Cosa sanno le banche
Qualunque operazione tu faccia, la banca memorizza ogni dettaglio: indirizzo email, il telefono tuo e di tua moglie, per chi lavori, quanto guadagni, che auto guidi, che telefono usi, se sei divorziato, che lavoro fanno i tuoi figli, la tua geolocalizzazione (dove vai e a che ora) . E visto che raccoglie nomi, indirizzi e contatti dei beneficiari di ogni bonifico, pagamento elettronico, e acquisti online, la banca può sapere perfettamente come spendi i tuoi soldi, le tue abitudini, i tuoi vizi: se giochi ai cavalli o guardi Onlyfans, achi fai beneficenza, se paghi la tessera di un partito o le cure in una clinica, e quindi informazioni sul tuo stato di salute e quello della tua famiglia. Si tratta, in alcuni casi, di dati particolarmente sensibili che il regolamento europeo (qui, art 9) impone di maneggiare con cura e solo con il tuo consenso. A queste informazioni la banca ci aggiunge quelle che raccoglie dalle banche-dati pubbliche e private (camera di commercio,
registro delle imprese…), quelle che compra dai data-broker (qui l’inchiesta di Dataroom) e quelle che rastrella da siti web e pagine social.
Uso dei dati e consenso
Ci si aspetterebbe che questi dati vengano usati solo per darti i servizi che chiedi; per controllare il tuo merito creditizio, cioè verificare se sei un bravo pagatore in caso volessi stipulare un mutuo; per gli obblighi di legge su entrate e uscite che possano far sospettare riciclaggio di denaro, corruzione o finanziamento di organizzazioni terroristiche. In realtà le informative si chiudono (qui un esempio) chiedendoti il consenso per tre finalità: 1) profilazione, 2) venderti prodotti della banca, 3) cedere i tuoi dati ad altre società che a loro volta cercheranno di venderti qualcosa.

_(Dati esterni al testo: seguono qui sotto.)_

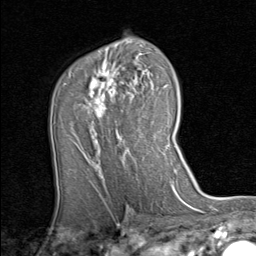
Breast MRI (dynamic contrast-enhanced), one axial slice. Position 53 of 80 along the scan axis. Cropped to one breast. Dynamic contrast-enhanced series, time point 2 of 8 at this slice position (early post-contrast). 1.5 T. TE 1.7 ms, TR 4.5 ms. 2 mm slice thickness. 256 × 256 image matrix, field of view 180 × 180 mm. Female patient.
Outlined on this slice (semi-automatically segmented with operator editing):
- enhancing-tissue mask used for the functional tumour volume (all voxels passing the contrast-enhancement thresholds inside the analysis volume; usually the tumour): bounding box (x1, y1, x2, y2) in pixels: (82, 62, 145, 157)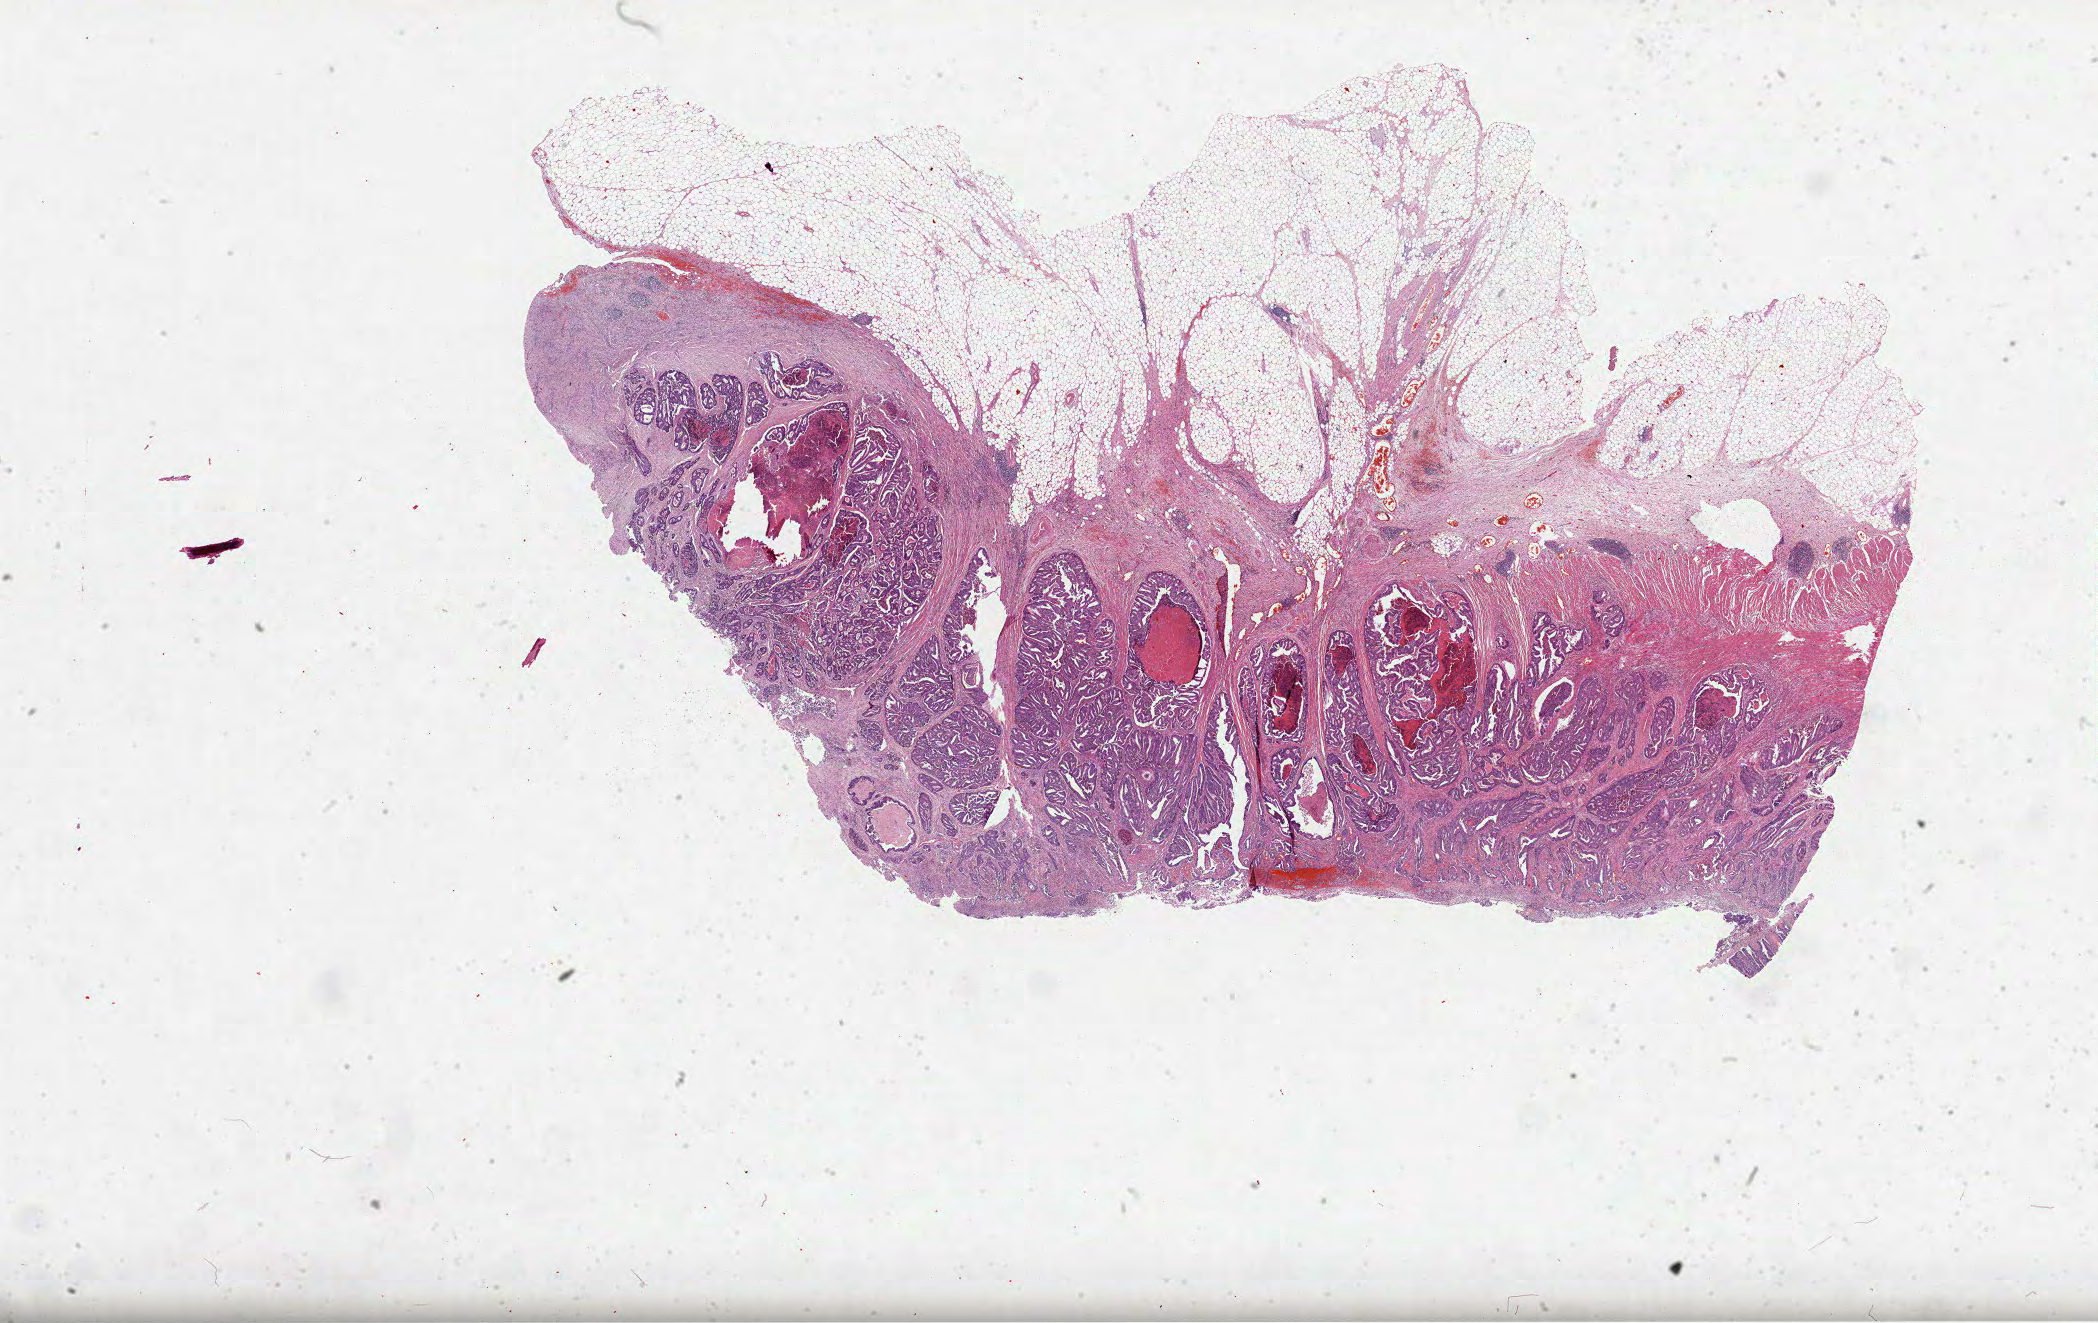
Whole-slide histology image, H&E-stained, shown as a low-resolution overview of the whole scanned area (about 33.8 x 21.3 mm, from a 40x scan). Formalin-fixed paraffin-embedded (FFPE) diagnostic section. Sample: primary tumour, colon. Patient: male, age at initial diagnosis 63 years.
AJCC pathologic stage: IIIB. Lymph nodes positive (case pathology): 1 of 8 examined. Diagnosis: Adenocarcinoma, NOS (sigmoid colon).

1) La profilazione. Modelli algoritmici, di intelligenza artificiale, e programmi predittivi, pescano a strascico tutte le informazioni e le rielaborano, per incasellarti in gruppi di clienti sempre più ristretti e dettagliati, in base a come spendi i tuoi soldi e a chi li riceve: hobby, interessi, viaggi, stili di vita, se ti sposti in treno, cosa compri online, se hai appena cambiato casa o sei diventato genitore, qual è la tua compagnia telefonica o il tuo fornitore di
energia. Alcuni istituti di credito, come Bnl (qui) analizzano le parole che ritrovano in email e chat che il cliente scambia con la banca, e registrano le telefonate in modo da studiare tono della voce e frequenza audio per associarti delle emozioni e capire la tua reazione ai prodotti e servizi che ti vengono proposti. La chiamano «sentiment analysis». L’utilizzo viene riassunto nella definizione vaga di «studi statistici e indagini di mercato». Ma profilarti serve soprattutto a capire di cosa hai bisogno adesso, e prevedere ciò che farai in futuro.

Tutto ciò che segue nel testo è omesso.